# [DATASET RECORDS]
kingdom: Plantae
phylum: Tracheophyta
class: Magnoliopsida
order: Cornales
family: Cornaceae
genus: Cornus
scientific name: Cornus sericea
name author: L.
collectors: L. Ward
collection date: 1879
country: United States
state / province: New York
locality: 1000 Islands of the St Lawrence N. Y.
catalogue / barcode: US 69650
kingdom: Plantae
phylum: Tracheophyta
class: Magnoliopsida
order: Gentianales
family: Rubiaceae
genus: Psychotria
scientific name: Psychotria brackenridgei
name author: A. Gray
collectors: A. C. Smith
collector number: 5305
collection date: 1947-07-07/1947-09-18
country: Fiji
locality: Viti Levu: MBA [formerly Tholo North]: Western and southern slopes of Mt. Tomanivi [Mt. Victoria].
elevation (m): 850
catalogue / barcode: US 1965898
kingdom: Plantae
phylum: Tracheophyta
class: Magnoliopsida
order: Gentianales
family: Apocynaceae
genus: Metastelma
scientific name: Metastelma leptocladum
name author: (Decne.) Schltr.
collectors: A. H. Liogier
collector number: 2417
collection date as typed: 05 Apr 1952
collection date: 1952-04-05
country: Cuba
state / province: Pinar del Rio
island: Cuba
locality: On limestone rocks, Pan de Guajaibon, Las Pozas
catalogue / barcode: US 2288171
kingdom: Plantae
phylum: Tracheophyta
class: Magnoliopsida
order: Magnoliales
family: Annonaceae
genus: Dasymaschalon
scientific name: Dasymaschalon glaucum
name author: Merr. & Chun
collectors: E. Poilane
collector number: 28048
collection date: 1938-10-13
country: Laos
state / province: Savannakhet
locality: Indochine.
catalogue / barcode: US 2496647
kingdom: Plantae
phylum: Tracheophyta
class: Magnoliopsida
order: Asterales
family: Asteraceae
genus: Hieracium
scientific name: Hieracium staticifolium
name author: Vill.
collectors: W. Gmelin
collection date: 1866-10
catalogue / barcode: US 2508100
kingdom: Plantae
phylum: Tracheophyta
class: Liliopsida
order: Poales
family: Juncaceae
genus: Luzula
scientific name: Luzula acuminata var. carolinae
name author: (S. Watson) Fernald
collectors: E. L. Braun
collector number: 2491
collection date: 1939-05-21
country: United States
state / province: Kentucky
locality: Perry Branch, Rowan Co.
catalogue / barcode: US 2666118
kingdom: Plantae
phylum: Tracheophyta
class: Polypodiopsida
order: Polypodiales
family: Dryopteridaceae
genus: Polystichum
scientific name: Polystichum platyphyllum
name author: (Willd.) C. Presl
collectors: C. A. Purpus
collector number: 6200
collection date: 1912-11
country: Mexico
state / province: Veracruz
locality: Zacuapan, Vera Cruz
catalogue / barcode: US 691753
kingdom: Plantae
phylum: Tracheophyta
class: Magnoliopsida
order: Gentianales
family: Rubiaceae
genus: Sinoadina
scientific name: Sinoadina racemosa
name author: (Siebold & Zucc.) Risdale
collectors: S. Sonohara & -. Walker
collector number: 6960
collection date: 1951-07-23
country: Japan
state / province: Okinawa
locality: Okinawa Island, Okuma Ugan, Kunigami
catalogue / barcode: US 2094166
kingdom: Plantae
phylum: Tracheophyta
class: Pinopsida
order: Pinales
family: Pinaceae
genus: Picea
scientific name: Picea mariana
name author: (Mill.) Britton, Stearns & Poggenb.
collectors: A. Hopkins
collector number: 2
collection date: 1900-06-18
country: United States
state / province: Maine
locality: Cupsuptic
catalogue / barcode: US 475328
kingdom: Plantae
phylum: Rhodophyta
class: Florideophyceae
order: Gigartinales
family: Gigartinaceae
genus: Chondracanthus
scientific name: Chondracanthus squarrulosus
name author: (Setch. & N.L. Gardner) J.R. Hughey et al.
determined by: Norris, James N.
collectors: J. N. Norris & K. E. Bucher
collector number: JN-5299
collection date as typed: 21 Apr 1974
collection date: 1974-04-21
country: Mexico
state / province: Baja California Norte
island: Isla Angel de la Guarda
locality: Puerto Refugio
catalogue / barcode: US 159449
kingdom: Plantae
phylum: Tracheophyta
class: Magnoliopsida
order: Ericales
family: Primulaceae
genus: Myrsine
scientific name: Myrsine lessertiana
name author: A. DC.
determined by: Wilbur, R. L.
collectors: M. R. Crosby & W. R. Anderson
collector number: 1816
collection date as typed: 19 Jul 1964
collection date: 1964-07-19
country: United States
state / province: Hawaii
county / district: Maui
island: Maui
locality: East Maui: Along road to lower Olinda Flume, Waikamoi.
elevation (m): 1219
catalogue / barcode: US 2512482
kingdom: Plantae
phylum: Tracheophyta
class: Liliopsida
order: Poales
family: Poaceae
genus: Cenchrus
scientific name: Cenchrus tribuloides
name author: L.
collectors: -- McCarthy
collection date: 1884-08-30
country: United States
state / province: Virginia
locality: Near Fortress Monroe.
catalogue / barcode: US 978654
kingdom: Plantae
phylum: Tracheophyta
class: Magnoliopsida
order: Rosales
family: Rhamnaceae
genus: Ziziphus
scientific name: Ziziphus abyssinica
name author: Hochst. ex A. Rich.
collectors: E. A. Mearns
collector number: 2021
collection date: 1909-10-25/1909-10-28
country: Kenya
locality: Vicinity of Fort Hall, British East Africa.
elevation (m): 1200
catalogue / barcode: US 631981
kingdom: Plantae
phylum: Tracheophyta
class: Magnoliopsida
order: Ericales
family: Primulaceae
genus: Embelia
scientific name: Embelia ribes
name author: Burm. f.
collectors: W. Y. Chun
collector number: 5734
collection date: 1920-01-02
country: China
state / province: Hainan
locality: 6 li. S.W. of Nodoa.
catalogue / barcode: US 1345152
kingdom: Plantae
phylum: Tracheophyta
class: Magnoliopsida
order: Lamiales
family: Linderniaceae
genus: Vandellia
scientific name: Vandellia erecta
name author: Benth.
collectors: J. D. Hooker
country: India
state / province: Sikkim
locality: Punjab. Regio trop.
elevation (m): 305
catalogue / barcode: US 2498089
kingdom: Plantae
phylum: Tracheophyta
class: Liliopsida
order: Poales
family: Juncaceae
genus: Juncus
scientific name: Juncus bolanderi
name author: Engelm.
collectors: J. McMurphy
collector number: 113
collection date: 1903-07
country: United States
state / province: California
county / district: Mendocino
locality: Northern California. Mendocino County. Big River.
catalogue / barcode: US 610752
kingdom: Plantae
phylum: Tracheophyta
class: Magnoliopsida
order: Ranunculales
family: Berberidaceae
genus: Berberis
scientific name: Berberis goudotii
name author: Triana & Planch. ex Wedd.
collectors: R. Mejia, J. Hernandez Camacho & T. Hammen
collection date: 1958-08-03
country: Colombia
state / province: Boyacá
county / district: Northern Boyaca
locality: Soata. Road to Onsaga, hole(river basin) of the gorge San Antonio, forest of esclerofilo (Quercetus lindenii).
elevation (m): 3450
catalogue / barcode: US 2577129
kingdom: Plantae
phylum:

# [EXERCISE GOAL]
Switch "catalogue / barcode" to "barcode" everywhere it occurs in the data above, and reproduce all the lines with nothing else altered.

# [TASK RESULT]
kingdom: Plantae
phylum: Tracheophyta
class: Magnoliopsida
order: Cornales
family: Cornaceae
genus: Cornus
scientific name: Cornus sericea
name author: L.
collectors: L. Ward
collection date: 1879
country: United States
state / province: New York
locality: 1000 Islands of the St Lawrence N. Y.
barcode: US 69650
kingdom: Plantae
phylum: Tracheophyta
class: Magnoliopsida
order: Gentianales
family: Rubiaceae
genus: Psychotria
scientific name: Psychotria brackenridgei
name author: A. Gray
collectors: A. C. Smith
collector number: 5305
collection date: 1947-07-07/1947-09-18
country: Fiji
locality: Viti Levu: MBA [formerly Tholo North]: Western and southern slopes of Mt. Tomanivi [Mt. Victoria].
elevation (m): 850
barcode: US 1965898
kingdom: Plantae
phylum: Tracheophyta
class: Magnoliopsida
order: Gentianales
family: Apocynaceae
genus: Metastelma
scientific name: Metastelma leptocladum
name author: (Decne.) Schltr.
collectors: A. H. Liogier
collector number: 2417
collection date as typed: 05 Apr 1952
collection date: 1952-04-05
country: Cuba
state / province: Pinar del Rio
island: Cuba
locality: On limestone rocks, Pan de Guajaibon, Las Pozas
barcode: US 2288171
kingdom: Plantae
phylum: Tracheophyta
class: Magnoliopsida
order: Magnoliales
family: Annonaceae
genus: Dasymaschalon
scientific name: Dasymaschalon glaucum
name author: Merr. & Chun
collectors: E. Poilane
collector number: 28048
collection date: 1938-10-13
country: Laos
state / province: Savannakhet
locality: Indochine.
barcode: US 2496647
kingdom: Plantae
phylum: Tracheophyta
class: Magnoliopsida
order: Asterales
family: Asteraceae
genus: Hieracium
scientific name: Hieracium staticifolium
name author: Vill.
collectors: W. Gmelin
collection date: 1866-10
barcode: US 2508100
kingdom: Plantae
phylum: Tracheophyta
class: Liliopsida
order: Poales
family: Juncaceae
genus: Luzula
scientific name: Luzula acuminata var. carolinae
name author: (S. Watson) Fernald
collectors: E. L. Braun
collector number: 2491
collection date: 1939-05-21
country: United States
state / province: Kentucky
locality: Perry Branch, Rowan Co.
barcode: US 2666118
kingdom: Plantae
phylum: Tracheophyta
class: Polypodiopsida
order: Polypodiales
family: Dryopteridaceae
genus: Polystichum
scientific name: Polystichum platyphyllum
name author: (Willd.) C. Presl
collectors: C. A. Purpus
collector number: 6200
collection date: 1912-11
country: Mexico
state / province: Veracruz
locality: Zacuapan, Vera Cruz
barcode: US 691753
kingdom: Plantae
phylum: Tracheophyta
class: Magnoliopsida
order: Gentianales
family: Rubiaceae
genus: Sinoadina
scientific name: Sinoadina racemosa
name author: (Siebold & Zucc.) Risdale
collectors: S. Sonohara & -. Walker
collector number: 6960
collection date: 1951-07-23
country: Japan
state / province: Okinawa
locality: Okinawa Island, Okuma Ugan, Kunigami
barcode: US 2094166
kingdom: Plantae
phylum: Tracheophyta
class: Pinopsida
order: Pinales
family: Pinaceae
genus: Picea
scientific name: Picea mariana
name author: (Mill.) Britton, Stearns & Poggenb.
collectors: A. Hopkins
collector number: 2
collection date: 1900-06-18
country: United States
state / province: Maine
locality: Cupsuptic
barcode: US 475328
kingdom: Plantae
phylum: Rhodophyta
class: Florideophyceae
order: Gigartinales
family: Gigartinaceae
genus: Chondracanthus
scientific name: Chondracanthus squarrulosus
name author: (Setch. & N.L. Gardner) J.R. Hughey et al.
determined by: Norris, James N.
collectors: J. N. Norris & K. E. Bucher
collector number: JN-5299
collection date as typed: 21 Apr 1974
collection date: 1974-04-21
country: Mexico
state / province: Baja California Norte
island: Isla Angel de la Guarda
locality: Puerto Refugio
barcode: US 159449
kingdom: Plantae
phylum: Tracheophyta
class: Magnoliopsida
order: Ericales
family: Primulaceae
genus: Myrsine
scientific name: Myrsine lessertiana
name author: A. DC.
determined by: Wilbur, R. L.
collectors: M. R. Crosby & W. R. Anderson
collector number: 1816
collection date as typed: 19 Jul 1964
collection date: 1964-07-19
country: United States
state / province: Hawaii
county / district: Maui
island: Maui
locality: East Maui: Along road to lower Olinda Flume, Waikamoi.
elevation (m): 1219
barcode: US 2512482
kingdom: Plantae
phylum: Tracheophyta
class: Liliopsida
order: Poales
family: Poaceae
genus: Cenchrus
scientific name: Cenchrus tribuloides
name author: L.
collectors: -- McCarthy
collection date: 1884-08-30
country: United States
state / province: Virginia
locality: Near Fortress Monroe.
barcode: US 978654
kingdom: Plantae
phylum: Tracheophyta
class: Magnoliopsida
order: Rosales
family: Rhamnaceae
genus: Ziziphus
scientific name: Ziziphus abyssinica
name author: Hochst. ex A. Rich.
collectors: E. A. Mearns
collector number: 2021
collection date: 1909-10-25/1909-10-28
country: Kenya
locality: Vicinity of Fort Hall, British East Africa.
elevation (m): 1200
barcode: US 631981
kingdom: Plantae
phylum: Tracheophyta
class: Magnoliopsida
order: Ericales
family: Primulaceae
genus: Embelia
scientific name: Embelia ribes
name author: Burm. f.
collectors: W. Y. Chun
collector number: 5734
collection date: 1920-01-02
country: China
state / province: Hainan
locality: 6 li. S.W. of Nodoa.
barcode: US 1345152
kingdom: Plantae
phylum: Tracheophyta
class: Magnoliopsida
order: Lamiales
family: Linderniaceae
genus: Vandellia
scientific name: Vandellia erecta
name author: Benth.
collectors: J. D. Hooker
country: India
state / province: Sikkim
locality: Punjab. Regio trop.
elevation (m): 305
barcode: US 2498089
kingdom: Plantae
phylum: Tracheophyta
class: Liliopsida
order: Poales
family: Juncaceae
genus: Juncus
scientific name: Juncus bolanderi
name author: Engelm.
collectors: J. McMurphy
collector number: 113
collection date: 1903-07
country: United States
state / province: California
county / district: Mendocino
locality: Northern California. Mendocino County. Big River.
barcode: US 610752
kingdom: Plantae
phylum: Tracheophyta
class: Magnoliopsida
order: Ranunculales
family: Berberidaceae
genus: Berberis
scientific name: Berberis goudotii
name author: Triana & Planch. ex Wedd.
collectors: R. Mejia, J. Hernandez Camacho & T. Hammen
collection date: 1958-08-03
country: Colombia
state / province: Boyacá
county / district: Northern Boyaca
locality: Soata. Road to Onsaga, hole(river basin) of the gorge San Antonio, forest of esclerofilo (Quercetus lindenii).
elevation (m): 3450
barcode: US 2577129
kingdom: Plantae
phylum:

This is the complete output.